– Molestowanie to przestępstwo ścigane na wniosek. A taki wniosek do prokuratorów dziś nie dotarł – wyjaśnia Magdalena Mazur-Prus, rzecznik prasowy Prokuratury Okręgowej w Poznaniu.

Wczoraj w programie TVN "Uwaga" wyemitowany został reportaż, w którym pacjentki prof. Gapika opowiadały o tym, co działo się podczas terapii w jego gabinecie. Seksuolog miał je wprowadzać je w hipnotyczny trans, a następnie dotykać intymnych sfer ich ciała. Jak twierdzą – działo się to wbrew ich woli. Jeden z seansów został utrwalony za pomocą ukrytej kamery. – Czułam się, jakby mnie zgwałcono – mówiła jedna z pacjentek.

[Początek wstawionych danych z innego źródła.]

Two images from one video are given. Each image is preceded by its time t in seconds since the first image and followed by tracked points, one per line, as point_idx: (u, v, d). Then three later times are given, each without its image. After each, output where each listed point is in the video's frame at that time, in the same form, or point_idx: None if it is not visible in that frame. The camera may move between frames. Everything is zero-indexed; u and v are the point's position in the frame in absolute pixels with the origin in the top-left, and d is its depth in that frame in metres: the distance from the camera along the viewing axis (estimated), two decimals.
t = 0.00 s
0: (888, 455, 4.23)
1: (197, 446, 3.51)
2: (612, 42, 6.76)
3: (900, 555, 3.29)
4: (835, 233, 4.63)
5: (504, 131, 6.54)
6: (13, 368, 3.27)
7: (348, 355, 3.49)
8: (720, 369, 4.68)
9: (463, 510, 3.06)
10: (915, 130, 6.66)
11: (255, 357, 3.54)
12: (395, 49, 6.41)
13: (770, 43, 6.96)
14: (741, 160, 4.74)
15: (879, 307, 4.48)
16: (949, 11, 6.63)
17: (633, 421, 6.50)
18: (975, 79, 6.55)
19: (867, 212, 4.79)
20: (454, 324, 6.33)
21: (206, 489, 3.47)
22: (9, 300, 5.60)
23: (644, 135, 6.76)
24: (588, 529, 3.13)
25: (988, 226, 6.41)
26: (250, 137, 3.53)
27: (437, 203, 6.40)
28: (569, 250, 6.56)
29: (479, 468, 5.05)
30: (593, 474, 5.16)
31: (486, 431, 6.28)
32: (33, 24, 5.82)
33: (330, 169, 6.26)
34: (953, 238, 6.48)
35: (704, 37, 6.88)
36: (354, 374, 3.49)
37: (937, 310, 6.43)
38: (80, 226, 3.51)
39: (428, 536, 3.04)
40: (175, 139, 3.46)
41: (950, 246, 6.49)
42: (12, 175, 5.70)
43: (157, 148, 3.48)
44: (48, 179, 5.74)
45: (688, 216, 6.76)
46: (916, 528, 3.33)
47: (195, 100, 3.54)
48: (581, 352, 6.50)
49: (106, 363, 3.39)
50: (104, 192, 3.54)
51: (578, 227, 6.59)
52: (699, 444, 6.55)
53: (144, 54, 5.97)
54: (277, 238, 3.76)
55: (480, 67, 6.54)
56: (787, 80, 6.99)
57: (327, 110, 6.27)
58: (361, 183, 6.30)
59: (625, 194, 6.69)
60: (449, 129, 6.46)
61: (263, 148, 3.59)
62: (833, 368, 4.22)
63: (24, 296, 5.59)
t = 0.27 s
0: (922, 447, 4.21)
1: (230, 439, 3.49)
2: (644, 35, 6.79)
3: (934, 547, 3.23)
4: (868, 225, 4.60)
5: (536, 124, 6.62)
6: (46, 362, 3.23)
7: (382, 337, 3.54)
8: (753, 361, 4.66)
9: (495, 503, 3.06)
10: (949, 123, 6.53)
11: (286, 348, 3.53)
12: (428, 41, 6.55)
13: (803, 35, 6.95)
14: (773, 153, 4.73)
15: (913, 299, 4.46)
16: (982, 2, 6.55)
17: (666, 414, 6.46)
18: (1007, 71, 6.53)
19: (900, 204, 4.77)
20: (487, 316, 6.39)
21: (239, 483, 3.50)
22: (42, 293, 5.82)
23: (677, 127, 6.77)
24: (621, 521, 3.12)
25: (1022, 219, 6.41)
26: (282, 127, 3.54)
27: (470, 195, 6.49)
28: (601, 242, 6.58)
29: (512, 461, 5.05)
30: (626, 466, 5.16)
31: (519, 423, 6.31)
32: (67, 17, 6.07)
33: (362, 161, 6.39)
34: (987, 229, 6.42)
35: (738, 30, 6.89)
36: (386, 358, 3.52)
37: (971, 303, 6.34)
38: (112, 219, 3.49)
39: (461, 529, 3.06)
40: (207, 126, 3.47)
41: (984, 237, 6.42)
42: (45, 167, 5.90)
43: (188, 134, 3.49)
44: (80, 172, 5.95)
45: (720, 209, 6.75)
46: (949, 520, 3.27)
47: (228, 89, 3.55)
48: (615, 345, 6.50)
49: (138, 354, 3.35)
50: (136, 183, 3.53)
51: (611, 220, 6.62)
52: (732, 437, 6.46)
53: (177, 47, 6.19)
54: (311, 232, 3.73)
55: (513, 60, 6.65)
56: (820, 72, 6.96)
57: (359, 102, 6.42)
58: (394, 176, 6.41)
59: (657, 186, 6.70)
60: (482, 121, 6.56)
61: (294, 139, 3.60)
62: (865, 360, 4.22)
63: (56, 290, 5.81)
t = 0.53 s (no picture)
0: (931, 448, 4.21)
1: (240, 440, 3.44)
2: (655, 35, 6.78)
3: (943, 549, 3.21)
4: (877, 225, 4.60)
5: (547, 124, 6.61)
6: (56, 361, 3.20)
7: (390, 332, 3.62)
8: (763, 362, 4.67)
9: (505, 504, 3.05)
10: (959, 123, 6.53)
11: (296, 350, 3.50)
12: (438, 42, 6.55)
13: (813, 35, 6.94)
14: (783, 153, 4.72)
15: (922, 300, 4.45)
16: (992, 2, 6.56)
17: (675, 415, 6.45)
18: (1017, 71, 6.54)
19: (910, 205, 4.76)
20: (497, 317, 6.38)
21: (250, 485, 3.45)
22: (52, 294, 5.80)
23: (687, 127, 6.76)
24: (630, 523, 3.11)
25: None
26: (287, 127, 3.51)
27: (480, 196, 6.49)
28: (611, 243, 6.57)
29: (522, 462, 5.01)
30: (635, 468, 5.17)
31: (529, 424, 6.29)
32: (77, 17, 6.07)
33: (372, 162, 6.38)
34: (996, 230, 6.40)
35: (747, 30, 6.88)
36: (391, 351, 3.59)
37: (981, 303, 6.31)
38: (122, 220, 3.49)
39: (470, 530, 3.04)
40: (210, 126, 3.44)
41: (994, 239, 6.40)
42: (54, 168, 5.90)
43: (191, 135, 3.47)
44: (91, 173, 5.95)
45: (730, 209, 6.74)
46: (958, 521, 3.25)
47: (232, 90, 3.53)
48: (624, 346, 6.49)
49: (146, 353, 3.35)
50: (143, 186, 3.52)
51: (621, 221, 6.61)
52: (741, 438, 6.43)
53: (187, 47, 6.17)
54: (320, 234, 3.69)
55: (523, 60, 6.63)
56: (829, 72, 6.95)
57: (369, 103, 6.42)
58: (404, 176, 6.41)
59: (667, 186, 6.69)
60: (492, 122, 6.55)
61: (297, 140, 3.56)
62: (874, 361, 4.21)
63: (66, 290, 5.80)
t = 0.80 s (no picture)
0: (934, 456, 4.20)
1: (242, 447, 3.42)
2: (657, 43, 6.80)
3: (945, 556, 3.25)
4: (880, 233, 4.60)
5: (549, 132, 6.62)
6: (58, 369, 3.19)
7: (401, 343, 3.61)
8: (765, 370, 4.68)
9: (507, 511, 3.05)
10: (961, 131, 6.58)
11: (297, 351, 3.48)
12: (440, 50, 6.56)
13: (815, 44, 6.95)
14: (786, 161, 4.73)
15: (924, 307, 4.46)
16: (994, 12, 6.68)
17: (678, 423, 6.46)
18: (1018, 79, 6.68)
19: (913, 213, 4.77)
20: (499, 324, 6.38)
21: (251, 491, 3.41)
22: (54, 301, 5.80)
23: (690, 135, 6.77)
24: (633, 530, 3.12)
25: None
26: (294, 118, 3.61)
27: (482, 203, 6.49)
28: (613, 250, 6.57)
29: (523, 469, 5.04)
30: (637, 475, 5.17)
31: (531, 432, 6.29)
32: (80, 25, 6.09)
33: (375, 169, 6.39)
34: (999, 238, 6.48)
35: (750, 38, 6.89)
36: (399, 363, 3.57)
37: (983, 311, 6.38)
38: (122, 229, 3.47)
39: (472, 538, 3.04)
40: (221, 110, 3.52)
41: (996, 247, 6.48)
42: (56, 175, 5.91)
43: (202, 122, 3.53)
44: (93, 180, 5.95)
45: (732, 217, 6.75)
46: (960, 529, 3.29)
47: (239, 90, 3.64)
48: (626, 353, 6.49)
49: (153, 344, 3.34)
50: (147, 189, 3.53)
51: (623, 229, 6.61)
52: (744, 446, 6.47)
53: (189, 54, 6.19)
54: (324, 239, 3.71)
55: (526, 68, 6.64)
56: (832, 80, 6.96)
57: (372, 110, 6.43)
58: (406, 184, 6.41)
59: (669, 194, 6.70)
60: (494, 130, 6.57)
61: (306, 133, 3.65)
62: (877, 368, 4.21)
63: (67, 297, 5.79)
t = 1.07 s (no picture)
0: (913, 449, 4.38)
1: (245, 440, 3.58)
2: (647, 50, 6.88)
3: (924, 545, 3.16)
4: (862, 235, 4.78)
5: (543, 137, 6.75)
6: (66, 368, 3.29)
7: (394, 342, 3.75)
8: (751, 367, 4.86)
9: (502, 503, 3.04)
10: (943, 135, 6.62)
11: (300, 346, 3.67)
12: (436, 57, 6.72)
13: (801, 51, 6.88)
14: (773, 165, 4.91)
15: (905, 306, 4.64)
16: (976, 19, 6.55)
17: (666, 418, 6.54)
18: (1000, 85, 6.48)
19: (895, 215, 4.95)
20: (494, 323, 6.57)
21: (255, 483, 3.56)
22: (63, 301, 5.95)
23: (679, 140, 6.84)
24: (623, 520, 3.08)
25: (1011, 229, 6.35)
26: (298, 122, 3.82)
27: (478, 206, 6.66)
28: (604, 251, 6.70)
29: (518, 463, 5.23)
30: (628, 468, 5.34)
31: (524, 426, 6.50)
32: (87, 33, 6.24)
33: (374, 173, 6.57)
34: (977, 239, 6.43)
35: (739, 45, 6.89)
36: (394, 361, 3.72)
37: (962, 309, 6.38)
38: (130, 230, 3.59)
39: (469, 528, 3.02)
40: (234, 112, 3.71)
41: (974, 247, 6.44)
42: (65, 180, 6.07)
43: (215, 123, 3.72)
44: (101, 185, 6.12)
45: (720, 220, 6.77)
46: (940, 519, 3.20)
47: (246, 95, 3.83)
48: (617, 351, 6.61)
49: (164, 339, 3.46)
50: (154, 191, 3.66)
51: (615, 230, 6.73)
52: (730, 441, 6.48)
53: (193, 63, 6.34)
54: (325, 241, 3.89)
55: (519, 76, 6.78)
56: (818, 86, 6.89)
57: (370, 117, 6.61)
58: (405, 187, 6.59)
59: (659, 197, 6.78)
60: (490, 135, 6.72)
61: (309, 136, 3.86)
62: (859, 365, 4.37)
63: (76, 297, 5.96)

Gapik jednak zaprzecza zarzutom. W oświadczeniu rozesłanym do mediów pisze między innymi, że stosowana przez niego technika jest ,,autorską formą terapii behawioralnej”. Technika ta – jak pisze – jest dwuetapowa: ,,najpierw wprowadzam pacjenta w stan odprężenia (relaksu), a następnie stosuję zabieg, który polega na terapeutycznym oddziaływaniu słownym, połączonym z sugestywnym dotykiem oraz masażem głowy oraz tych części ciała pacjenta, które mają związek ze zgłoszonymi dolegliwościami.

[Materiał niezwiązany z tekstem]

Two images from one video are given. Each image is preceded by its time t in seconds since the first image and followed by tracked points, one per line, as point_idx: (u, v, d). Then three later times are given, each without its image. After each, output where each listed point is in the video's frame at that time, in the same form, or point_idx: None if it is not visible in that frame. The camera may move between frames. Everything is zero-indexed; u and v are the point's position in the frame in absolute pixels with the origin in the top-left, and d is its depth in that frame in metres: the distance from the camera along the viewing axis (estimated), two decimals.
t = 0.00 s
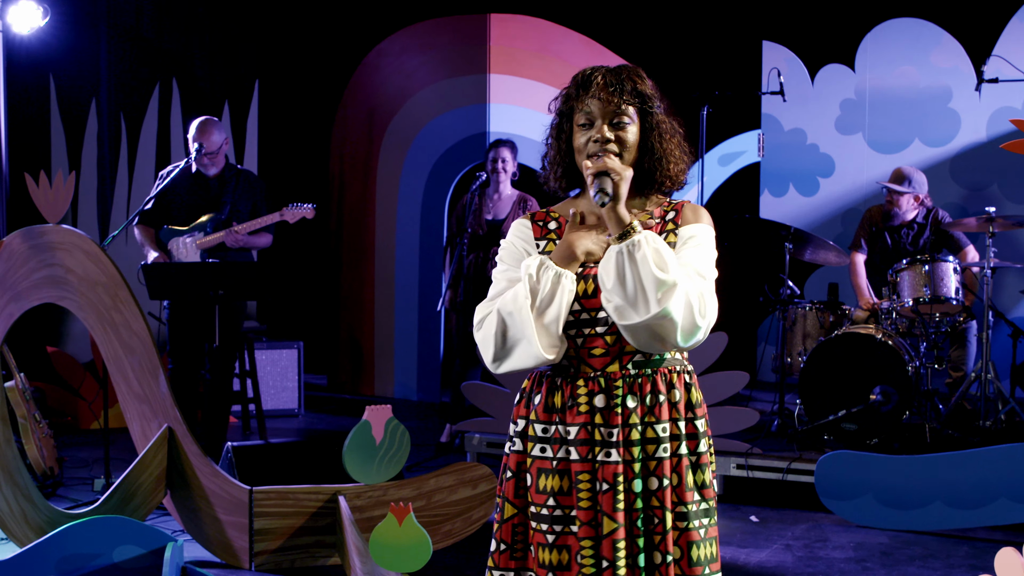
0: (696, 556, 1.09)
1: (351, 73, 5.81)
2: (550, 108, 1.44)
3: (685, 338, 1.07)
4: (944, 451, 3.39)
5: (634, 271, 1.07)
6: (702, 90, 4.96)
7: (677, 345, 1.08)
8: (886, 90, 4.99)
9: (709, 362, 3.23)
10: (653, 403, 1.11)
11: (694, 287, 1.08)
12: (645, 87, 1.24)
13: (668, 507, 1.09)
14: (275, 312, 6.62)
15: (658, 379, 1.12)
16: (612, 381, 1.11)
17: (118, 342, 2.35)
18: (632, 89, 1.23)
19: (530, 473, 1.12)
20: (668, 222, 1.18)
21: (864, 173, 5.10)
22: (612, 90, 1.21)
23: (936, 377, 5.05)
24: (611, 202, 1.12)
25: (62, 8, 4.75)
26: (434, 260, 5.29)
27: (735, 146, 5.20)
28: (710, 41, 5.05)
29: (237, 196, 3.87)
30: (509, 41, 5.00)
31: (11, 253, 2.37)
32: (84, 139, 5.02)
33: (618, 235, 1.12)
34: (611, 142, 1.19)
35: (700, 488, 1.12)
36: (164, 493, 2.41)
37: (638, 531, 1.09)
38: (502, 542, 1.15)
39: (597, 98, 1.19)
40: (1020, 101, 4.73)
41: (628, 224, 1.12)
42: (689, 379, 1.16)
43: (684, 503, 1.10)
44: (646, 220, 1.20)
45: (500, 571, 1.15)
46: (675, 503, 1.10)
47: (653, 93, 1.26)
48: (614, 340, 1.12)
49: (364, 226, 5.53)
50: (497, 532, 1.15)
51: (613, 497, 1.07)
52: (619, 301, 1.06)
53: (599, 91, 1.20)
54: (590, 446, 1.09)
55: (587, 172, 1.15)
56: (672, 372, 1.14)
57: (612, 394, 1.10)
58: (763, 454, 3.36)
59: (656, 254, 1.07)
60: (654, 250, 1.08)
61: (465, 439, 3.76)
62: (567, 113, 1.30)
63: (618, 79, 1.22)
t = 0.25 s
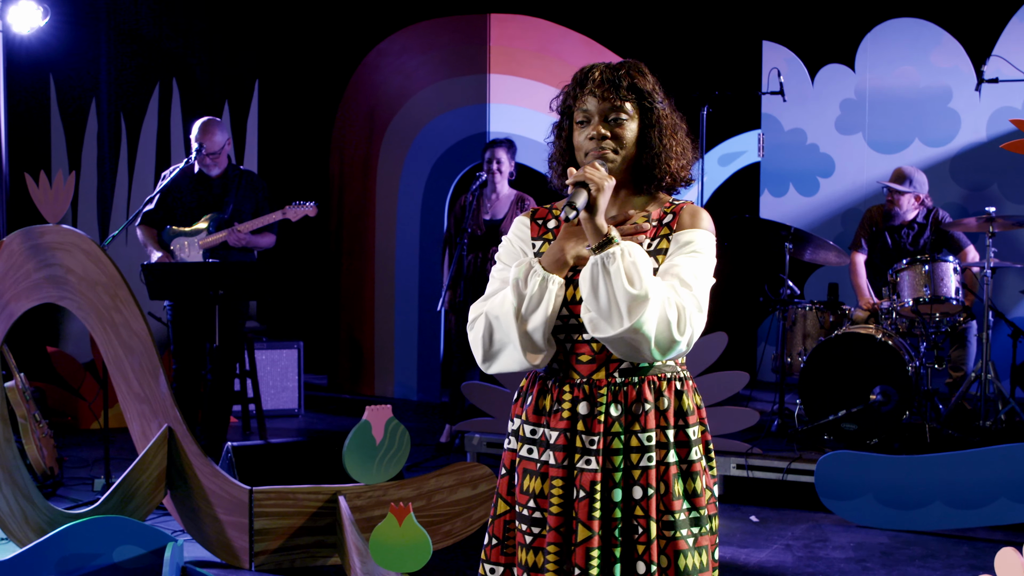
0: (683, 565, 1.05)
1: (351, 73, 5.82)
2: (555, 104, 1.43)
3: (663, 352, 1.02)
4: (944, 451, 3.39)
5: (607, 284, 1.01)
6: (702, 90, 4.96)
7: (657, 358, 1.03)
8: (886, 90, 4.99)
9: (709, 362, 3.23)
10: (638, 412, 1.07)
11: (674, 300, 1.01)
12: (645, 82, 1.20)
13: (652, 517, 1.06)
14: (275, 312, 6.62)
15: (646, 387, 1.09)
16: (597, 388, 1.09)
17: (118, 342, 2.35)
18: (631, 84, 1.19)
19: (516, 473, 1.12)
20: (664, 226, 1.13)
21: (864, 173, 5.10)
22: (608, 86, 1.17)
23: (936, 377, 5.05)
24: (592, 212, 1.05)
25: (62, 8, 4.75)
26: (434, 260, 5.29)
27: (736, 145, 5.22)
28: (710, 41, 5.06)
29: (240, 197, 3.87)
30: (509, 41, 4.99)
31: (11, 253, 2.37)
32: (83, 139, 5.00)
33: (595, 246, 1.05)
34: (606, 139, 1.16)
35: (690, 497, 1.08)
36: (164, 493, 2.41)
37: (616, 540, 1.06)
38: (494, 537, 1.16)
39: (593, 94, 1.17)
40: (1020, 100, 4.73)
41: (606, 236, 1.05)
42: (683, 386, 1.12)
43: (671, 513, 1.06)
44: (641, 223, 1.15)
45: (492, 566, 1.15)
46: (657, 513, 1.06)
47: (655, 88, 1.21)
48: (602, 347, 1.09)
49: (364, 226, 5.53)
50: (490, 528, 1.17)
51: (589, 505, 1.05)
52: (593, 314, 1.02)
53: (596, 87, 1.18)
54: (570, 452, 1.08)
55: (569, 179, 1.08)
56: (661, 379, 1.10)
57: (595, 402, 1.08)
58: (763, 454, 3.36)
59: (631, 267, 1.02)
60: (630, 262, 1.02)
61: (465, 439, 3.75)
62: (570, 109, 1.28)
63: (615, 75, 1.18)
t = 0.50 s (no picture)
0: (681, 569, 1.05)
1: (351, 73, 5.82)
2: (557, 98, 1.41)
3: (658, 359, 1.01)
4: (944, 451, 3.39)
5: (600, 292, 1.01)
6: (702, 90, 4.96)
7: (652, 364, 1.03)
8: (886, 90, 4.99)
9: (709, 363, 3.23)
10: (633, 416, 1.07)
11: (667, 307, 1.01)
12: (643, 83, 1.18)
13: (647, 521, 1.05)
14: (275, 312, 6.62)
15: (641, 391, 1.08)
16: (592, 393, 1.09)
17: (118, 342, 2.35)
18: (628, 85, 1.17)
19: (512, 474, 1.12)
20: (662, 229, 1.12)
21: (864, 173, 5.10)
22: (604, 86, 1.16)
23: (936, 377, 5.05)
24: (585, 219, 1.04)
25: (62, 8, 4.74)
26: (434, 260, 5.30)
27: (735, 145, 5.23)
28: (710, 41, 5.05)
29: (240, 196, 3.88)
30: (509, 41, 4.99)
31: (10, 253, 2.36)
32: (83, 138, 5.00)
33: (591, 252, 1.05)
34: (598, 140, 1.15)
35: (687, 500, 1.07)
36: (164, 493, 2.41)
37: (610, 544, 1.05)
38: (492, 536, 1.16)
39: (589, 93, 1.15)
40: (1020, 100, 4.73)
41: (600, 241, 1.05)
42: (679, 389, 1.11)
43: (668, 516, 1.05)
44: (637, 226, 1.14)
45: (490, 564, 1.16)
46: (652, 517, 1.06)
47: (654, 90, 1.19)
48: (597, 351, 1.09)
49: (364, 226, 5.53)
50: (489, 527, 1.17)
51: (583, 509, 1.05)
52: (587, 321, 1.02)
53: (591, 86, 1.16)
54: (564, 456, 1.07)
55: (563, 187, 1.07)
56: (657, 384, 1.09)
57: (589, 406, 1.08)
58: (763, 454, 3.37)
59: (623, 275, 1.01)
60: (623, 270, 1.01)
61: (465, 439, 3.75)
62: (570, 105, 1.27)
63: (612, 74, 1.17)
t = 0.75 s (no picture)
0: (683, 568, 1.04)
1: (351, 73, 5.82)
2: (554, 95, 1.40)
3: (649, 367, 1.01)
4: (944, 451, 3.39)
5: (592, 302, 0.99)
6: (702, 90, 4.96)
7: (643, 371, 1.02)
8: (886, 90, 4.99)
9: (709, 363, 3.23)
10: (626, 415, 1.06)
11: (659, 317, 1.00)
12: (634, 84, 1.16)
13: (643, 521, 1.04)
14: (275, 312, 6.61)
15: (634, 391, 1.07)
16: (584, 392, 1.08)
17: (118, 342, 2.35)
18: (618, 86, 1.15)
19: (508, 474, 1.12)
20: (655, 229, 1.10)
21: (864, 173, 5.10)
22: (595, 87, 1.14)
23: (936, 377, 5.05)
24: (578, 230, 1.01)
25: (62, 8, 4.74)
26: (434, 260, 5.30)
27: (736, 145, 5.24)
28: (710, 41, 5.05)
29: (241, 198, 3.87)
30: (509, 41, 4.99)
31: (8, 255, 2.33)
32: (83, 138, 4.99)
33: (584, 262, 1.01)
34: (587, 142, 1.14)
35: (690, 499, 1.07)
36: (164, 493, 2.41)
37: (607, 544, 1.05)
38: (493, 537, 1.17)
39: (579, 93, 1.14)
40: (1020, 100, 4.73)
41: (592, 252, 1.01)
42: (675, 388, 1.10)
43: (668, 516, 1.05)
44: (630, 227, 1.12)
45: (491, 565, 1.16)
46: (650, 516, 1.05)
47: (647, 91, 1.17)
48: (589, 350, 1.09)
49: (364, 226, 5.52)
50: (490, 527, 1.17)
51: (577, 508, 1.05)
52: (578, 331, 1.00)
53: (581, 87, 1.15)
54: (557, 455, 1.08)
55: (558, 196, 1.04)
56: (651, 383, 1.09)
57: (582, 406, 1.08)
58: (763, 454, 3.37)
59: (617, 286, 0.99)
60: (616, 281, 0.99)
61: (465, 439, 3.75)
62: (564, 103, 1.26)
63: (603, 75, 1.15)
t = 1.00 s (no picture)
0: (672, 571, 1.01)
1: (351, 73, 5.81)
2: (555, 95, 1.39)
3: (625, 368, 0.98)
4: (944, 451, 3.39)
5: (565, 300, 0.99)
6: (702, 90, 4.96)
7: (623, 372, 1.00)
8: (886, 90, 4.99)
9: (709, 362, 3.23)
10: (611, 413, 1.03)
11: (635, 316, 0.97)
12: (628, 86, 1.14)
13: (622, 520, 1.02)
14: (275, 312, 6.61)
15: (621, 389, 1.04)
16: (573, 390, 1.07)
17: (118, 342, 2.35)
18: (612, 87, 1.14)
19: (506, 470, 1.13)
20: (645, 229, 1.09)
21: (864, 173, 5.10)
22: (588, 89, 1.14)
23: (935, 377, 5.05)
24: (551, 229, 1.01)
25: (63, 8, 4.74)
26: (434, 261, 5.30)
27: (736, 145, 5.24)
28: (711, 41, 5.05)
29: (240, 198, 3.87)
30: (509, 41, 4.99)
31: (9, 254, 2.35)
32: (84, 139, 4.99)
33: (560, 262, 1.01)
34: (580, 144, 1.14)
35: (684, 501, 1.03)
36: (164, 493, 2.41)
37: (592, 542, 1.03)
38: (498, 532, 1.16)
39: (573, 95, 1.14)
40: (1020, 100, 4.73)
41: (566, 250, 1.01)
42: (668, 387, 1.06)
43: (656, 517, 1.02)
44: (620, 226, 1.11)
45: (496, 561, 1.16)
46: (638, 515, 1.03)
47: (642, 92, 1.16)
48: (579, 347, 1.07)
49: (364, 226, 5.52)
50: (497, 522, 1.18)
51: (561, 505, 1.04)
52: (553, 329, 1.00)
53: (576, 88, 1.15)
54: (546, 452, 1.06)
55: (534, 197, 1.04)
56: (640, 382, 1.05)
57: (569, 403, 1.06)
58: (763, 454, 3.37)
59: (588, 284, 0.97)
60: (588, 279, 0.98)
61: (465, 439, 3.75)
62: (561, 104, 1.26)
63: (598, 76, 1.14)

Po reportażu TVN sprawą prof. Gapika zajął się rzecznik dyscyplinarny Uniwersytetu imienia Adama Mickiewicza w Poznaniu. Zdecyduje on, czy wszcząć postępowanie wyjaśniające. Seksuolog wykłada między innymi na tej uczelni. Na początku kwietnia o przyszłości prof. Gapika zdecydują też członkowie Polskiego Towarzystwa Seksuologicznego, do którego należy.

Poznański seksuolog jest jednym z najbardziej uznanych autorytetów w swojej dziedzinie. Przewodniczy Polskiego Towarzystwu Terapeutycznemu.